━━ PROVIDED DATA
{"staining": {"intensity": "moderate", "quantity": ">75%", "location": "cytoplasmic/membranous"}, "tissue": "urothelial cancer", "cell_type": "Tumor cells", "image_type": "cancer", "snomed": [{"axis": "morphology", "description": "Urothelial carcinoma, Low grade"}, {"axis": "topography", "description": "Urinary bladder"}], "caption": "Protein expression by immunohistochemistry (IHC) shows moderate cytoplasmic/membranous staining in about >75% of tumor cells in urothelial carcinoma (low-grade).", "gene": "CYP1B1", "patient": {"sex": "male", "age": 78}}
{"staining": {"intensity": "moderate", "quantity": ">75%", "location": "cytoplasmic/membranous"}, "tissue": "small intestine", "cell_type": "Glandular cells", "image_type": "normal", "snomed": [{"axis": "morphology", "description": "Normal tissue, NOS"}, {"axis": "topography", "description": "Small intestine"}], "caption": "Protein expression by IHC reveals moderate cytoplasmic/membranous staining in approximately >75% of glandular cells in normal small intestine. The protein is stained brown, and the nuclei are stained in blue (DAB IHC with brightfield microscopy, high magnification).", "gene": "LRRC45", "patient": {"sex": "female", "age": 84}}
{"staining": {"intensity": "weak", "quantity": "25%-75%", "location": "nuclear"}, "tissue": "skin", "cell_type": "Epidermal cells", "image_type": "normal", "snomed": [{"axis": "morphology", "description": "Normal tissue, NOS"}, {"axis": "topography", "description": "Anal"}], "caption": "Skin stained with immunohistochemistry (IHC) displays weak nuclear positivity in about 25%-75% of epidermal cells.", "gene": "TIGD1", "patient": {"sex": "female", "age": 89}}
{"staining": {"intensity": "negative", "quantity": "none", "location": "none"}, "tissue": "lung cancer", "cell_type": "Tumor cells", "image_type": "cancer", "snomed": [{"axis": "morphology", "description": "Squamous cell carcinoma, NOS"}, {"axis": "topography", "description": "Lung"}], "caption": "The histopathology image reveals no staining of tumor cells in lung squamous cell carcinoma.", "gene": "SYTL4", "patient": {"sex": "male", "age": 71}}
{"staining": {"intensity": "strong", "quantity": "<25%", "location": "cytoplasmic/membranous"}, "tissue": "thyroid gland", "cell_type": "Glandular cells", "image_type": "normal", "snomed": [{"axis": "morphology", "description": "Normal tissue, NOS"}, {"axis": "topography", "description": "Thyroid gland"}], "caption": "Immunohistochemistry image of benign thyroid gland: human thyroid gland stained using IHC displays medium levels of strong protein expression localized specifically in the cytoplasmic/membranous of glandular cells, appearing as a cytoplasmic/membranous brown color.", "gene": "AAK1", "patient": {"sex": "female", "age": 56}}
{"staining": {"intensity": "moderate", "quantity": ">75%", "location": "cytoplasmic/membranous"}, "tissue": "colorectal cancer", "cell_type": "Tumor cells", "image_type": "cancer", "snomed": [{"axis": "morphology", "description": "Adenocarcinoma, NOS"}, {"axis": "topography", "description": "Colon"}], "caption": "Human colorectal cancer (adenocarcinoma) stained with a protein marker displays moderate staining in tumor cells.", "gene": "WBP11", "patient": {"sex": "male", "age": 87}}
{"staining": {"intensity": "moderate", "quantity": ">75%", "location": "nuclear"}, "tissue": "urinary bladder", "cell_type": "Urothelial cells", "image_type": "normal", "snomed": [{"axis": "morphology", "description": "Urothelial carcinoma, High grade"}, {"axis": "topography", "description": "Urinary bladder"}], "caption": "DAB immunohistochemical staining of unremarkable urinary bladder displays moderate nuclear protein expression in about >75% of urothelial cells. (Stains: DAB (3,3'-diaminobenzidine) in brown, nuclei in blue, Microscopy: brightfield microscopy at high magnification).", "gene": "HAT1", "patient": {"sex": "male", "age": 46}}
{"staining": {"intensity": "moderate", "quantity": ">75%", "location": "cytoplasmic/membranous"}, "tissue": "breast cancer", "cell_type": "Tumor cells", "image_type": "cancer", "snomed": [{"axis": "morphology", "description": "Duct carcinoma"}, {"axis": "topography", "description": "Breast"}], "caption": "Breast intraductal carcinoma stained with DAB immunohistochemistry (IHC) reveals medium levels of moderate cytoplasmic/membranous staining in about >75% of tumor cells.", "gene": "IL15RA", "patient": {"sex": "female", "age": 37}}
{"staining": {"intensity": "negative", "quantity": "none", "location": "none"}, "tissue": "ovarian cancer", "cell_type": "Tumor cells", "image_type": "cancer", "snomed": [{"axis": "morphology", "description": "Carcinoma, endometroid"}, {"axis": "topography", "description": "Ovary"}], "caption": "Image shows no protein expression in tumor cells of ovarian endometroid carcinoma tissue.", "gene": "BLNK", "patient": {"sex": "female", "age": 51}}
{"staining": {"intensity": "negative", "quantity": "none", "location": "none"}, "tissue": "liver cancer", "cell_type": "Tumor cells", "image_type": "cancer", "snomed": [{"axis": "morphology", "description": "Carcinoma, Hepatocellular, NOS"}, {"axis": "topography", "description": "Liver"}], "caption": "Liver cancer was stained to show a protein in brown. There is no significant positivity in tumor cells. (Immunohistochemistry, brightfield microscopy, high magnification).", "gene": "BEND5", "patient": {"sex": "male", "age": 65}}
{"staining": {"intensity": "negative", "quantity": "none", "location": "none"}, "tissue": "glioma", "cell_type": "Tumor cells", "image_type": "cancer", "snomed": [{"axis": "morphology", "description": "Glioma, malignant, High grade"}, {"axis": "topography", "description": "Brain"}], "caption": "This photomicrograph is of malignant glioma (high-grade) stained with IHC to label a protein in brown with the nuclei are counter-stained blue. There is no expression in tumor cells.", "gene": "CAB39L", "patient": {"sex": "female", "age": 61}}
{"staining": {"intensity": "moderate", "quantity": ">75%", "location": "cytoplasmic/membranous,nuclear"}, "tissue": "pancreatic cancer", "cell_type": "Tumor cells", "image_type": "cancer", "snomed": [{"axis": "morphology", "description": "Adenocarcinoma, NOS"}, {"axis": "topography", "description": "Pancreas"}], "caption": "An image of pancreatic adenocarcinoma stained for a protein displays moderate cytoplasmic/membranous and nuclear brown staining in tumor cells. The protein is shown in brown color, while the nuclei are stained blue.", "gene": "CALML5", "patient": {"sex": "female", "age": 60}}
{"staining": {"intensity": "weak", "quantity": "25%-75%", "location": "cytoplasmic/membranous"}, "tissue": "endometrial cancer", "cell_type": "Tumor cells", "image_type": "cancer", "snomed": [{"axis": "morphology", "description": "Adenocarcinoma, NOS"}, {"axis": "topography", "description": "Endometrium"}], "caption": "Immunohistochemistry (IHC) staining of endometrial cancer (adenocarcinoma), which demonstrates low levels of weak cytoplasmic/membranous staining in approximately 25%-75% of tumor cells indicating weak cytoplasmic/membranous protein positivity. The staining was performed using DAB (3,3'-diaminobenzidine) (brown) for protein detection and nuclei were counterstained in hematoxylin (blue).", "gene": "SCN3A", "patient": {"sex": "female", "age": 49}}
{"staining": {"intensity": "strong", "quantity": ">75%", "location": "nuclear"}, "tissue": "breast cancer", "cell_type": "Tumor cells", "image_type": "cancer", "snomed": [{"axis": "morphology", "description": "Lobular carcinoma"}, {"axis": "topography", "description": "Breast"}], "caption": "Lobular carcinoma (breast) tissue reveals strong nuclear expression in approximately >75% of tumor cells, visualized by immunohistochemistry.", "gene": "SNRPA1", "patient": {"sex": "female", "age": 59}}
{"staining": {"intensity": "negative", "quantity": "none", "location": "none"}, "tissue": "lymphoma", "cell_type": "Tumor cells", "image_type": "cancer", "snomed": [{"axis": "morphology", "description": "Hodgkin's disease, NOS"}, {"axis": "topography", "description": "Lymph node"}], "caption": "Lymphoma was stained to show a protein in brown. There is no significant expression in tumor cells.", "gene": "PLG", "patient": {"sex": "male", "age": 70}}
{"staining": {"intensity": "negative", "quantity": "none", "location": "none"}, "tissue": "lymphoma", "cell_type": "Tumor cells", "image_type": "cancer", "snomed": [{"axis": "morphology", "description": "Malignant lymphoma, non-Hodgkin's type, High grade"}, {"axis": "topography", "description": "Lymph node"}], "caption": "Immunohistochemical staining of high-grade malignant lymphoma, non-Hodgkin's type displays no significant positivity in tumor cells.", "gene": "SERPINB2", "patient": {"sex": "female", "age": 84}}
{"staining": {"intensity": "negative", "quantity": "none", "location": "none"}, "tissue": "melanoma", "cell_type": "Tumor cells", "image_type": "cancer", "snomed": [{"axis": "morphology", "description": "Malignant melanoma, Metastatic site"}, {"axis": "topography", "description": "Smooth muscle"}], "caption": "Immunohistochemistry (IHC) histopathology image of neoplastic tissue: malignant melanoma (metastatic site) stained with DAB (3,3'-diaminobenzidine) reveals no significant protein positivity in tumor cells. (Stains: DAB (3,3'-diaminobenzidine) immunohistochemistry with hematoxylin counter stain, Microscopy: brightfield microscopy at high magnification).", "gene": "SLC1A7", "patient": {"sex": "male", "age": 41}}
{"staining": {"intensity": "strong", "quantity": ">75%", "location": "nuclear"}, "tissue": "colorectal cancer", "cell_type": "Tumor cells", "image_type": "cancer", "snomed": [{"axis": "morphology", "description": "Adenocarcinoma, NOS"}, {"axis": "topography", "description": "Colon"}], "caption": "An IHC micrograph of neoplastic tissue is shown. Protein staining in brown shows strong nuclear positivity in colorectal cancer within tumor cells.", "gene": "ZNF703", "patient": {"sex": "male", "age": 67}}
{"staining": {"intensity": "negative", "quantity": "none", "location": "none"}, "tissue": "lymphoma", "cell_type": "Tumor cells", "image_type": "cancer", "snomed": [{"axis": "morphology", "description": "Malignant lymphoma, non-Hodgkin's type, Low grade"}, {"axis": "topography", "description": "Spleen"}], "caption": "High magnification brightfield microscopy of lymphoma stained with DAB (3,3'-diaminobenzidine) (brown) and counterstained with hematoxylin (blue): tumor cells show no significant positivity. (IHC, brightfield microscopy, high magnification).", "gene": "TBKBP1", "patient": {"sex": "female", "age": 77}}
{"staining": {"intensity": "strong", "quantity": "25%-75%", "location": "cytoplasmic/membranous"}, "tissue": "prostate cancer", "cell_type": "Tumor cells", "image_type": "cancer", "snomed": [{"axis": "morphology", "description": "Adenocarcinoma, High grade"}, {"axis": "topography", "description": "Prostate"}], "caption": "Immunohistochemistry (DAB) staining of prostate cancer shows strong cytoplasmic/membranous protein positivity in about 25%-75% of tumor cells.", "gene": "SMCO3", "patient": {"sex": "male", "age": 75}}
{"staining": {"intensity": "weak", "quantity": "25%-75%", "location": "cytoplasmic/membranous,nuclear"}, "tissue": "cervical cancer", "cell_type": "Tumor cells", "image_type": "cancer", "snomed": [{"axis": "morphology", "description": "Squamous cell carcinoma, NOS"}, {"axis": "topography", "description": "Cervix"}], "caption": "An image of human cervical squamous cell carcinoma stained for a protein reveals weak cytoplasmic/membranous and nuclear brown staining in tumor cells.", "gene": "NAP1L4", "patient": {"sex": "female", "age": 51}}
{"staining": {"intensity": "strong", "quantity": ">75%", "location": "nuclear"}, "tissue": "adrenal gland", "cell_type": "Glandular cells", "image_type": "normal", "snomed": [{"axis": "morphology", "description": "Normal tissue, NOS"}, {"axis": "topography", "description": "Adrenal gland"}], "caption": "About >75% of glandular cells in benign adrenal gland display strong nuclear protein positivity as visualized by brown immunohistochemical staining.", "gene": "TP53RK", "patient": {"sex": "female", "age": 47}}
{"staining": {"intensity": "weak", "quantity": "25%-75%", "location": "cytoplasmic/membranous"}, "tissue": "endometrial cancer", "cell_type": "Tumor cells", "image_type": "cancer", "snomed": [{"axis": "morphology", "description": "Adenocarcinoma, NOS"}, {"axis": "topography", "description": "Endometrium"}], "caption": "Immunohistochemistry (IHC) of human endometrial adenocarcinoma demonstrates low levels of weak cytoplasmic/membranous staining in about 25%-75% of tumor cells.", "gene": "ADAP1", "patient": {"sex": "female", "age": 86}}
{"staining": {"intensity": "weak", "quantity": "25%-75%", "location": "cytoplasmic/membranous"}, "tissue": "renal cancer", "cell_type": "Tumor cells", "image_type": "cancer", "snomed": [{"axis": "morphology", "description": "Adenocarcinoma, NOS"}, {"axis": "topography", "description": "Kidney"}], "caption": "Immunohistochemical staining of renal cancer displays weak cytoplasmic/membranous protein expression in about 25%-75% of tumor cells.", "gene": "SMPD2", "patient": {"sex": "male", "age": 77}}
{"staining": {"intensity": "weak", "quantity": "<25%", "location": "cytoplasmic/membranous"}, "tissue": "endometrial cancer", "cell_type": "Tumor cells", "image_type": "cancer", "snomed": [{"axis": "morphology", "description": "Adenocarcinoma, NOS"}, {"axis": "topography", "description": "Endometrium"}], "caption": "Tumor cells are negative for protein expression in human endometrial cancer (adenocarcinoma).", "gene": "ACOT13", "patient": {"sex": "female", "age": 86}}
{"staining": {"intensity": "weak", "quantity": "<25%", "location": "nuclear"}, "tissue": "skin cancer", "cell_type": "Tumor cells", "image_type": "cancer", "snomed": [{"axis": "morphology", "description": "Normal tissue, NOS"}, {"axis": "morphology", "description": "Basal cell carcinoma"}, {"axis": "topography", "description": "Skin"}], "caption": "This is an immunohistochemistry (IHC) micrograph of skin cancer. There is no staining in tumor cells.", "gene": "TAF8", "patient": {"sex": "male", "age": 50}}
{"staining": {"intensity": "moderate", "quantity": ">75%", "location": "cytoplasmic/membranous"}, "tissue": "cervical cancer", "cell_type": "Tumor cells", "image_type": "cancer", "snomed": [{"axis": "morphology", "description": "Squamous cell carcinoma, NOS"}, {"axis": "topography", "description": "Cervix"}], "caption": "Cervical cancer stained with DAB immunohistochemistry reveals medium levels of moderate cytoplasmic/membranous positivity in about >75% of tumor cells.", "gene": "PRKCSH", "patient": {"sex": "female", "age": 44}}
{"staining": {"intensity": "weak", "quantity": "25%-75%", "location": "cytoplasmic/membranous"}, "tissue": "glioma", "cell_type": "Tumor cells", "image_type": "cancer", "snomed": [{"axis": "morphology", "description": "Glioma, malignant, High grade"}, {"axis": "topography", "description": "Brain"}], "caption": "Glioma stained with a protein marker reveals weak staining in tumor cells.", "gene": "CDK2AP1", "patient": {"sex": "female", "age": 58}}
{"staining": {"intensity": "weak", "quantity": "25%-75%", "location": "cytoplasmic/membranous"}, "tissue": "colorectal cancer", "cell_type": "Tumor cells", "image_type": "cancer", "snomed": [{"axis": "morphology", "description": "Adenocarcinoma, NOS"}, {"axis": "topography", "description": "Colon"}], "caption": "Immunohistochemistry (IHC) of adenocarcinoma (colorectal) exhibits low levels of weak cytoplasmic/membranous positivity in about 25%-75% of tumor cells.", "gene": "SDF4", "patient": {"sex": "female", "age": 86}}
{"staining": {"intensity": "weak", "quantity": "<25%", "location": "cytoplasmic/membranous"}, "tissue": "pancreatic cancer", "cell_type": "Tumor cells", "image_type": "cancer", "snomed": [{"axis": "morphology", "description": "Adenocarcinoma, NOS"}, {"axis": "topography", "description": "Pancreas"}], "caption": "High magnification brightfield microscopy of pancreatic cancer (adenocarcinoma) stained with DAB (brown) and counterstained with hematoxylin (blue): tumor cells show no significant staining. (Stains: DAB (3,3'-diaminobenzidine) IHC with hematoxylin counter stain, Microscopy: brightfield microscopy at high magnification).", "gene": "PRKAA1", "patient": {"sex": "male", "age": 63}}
━━━━
EXERCISE DESCRIPTION: Work out how many lines of the material include "Urinary", then report only that count.

COMPLETED EXERCISE: 2